This is a hard post to write because it's being vulnerable and transparent. And because it's late and I'm tired. I'm typing this in a dark room with my little boy asleep in my bed. A few times over the past months Maxwell has told me that he's afraid in his crib. The fact that my baby has lost part of his innocence to fear breaks my heart. He's only two! I'm still supposed to be able to protect him.
He's woken up hysterical a couple times, but other than that it's a timid fear that we can usually talk through. Each time I'm immediately convicted because the first thing I say to him is 'Let's pray.' And then I do, then he doesn't understand. And I feel like I'm failing.

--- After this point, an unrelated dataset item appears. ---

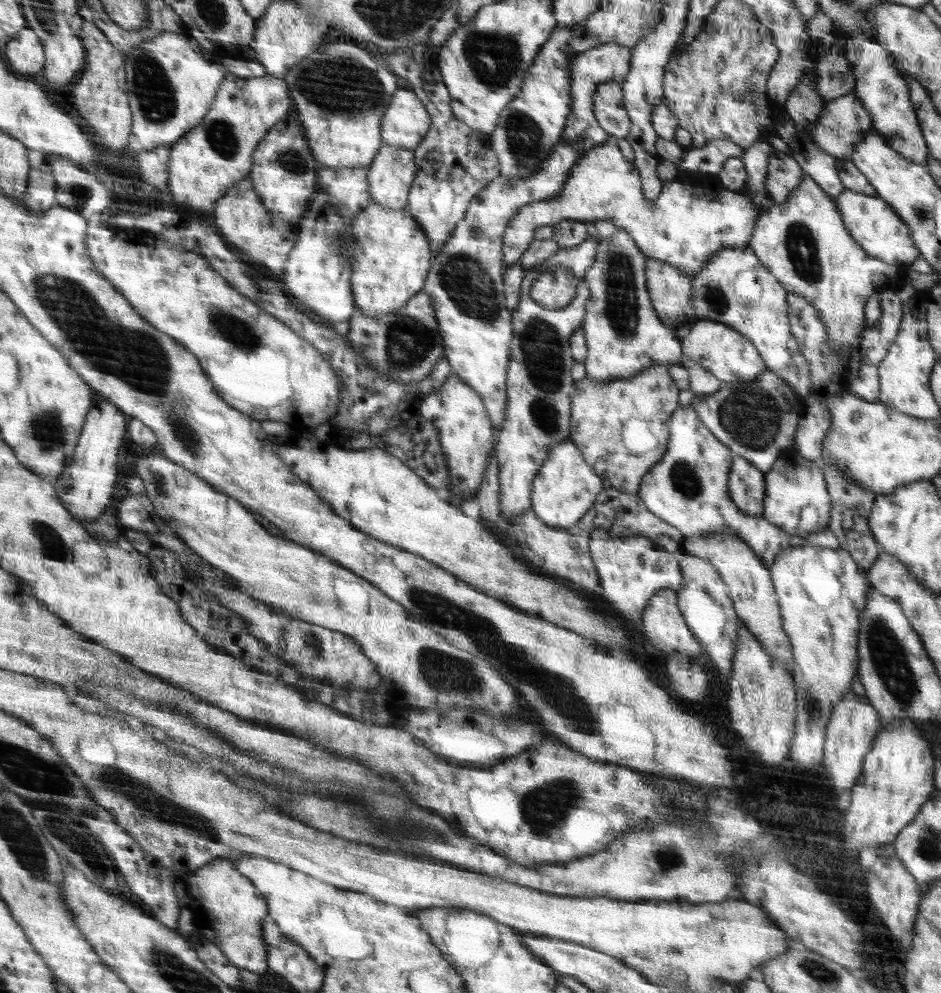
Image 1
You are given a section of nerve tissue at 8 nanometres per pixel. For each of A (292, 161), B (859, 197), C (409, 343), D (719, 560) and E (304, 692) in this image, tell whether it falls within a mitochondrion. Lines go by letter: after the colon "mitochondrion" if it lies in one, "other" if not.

When we talk about God Ella instantly says, 'God made the whole world!,' because that's what she's heard me tell her. They've heard the nativity story. But they don't know Jesus. Well, actually, I bet they do, but I haven't modeled that for them like I wish I had.

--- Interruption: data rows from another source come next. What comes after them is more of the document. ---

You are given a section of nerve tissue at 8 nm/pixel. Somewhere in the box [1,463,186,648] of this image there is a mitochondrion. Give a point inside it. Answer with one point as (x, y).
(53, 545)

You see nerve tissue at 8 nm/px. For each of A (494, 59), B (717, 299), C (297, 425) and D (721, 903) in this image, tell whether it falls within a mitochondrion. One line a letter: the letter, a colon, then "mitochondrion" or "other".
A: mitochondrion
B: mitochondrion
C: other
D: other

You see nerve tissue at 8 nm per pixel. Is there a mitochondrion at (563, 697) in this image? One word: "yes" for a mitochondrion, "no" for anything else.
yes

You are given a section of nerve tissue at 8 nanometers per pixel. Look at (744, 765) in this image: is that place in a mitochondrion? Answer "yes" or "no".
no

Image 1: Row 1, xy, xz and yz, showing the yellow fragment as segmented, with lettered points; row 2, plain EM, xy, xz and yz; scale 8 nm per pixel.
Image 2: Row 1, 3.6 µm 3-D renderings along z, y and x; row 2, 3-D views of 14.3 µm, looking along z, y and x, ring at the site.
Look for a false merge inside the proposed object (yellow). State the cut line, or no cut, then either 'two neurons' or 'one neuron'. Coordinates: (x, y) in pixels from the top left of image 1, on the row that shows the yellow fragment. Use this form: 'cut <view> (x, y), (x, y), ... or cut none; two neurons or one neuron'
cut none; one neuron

Without making this my testimony, I'll share that I was raised in a Christian home. Always. I've known the Lord as long as I can remember. Of course my faith has been challenged and I've known God on different levels through different seasons (see, I know the lingo), but I truly, I have always known that God's been with me. Of course the choice to follow, and not to follow, has always been mine. But the foundation of my faith lies in roots my parents planted in my heart. Yet I have not been part of a church family since...college...ish..really about 10 years.
So when I say that I'm convicted, it's because I haven't been intentional about naming God's goodness in our lives. Honestly, in my everyday life, I don't speak this out loud in my home. I breathe it over my babies when I hold them in my arms. I whisper prayers as I watch them play together. I blog about God's faithfulness when it overwhelms me. But it's not enough. Because if it was enough, Maxwell would understand what I means when I tell him let's pray. So, there it is. There's my heart. My short comings.
Jesus, teach me to share you with my children in a way that they'll understand. Show me how to model your love in our home, in spite of my flaws and contradictions. Remind me that they are watching me, always; looking at my example. As I stumble to teach my kids, teach me again. Teach me to pray. Help me to know you. And in the name of Jesus I cast fear from Maxwell's mind. Comfort him and cover him with your peace. Assure him completely that his room, his bed, is a safe place. Fill his dreams with goodness and joy. Let him wake up rested and sure.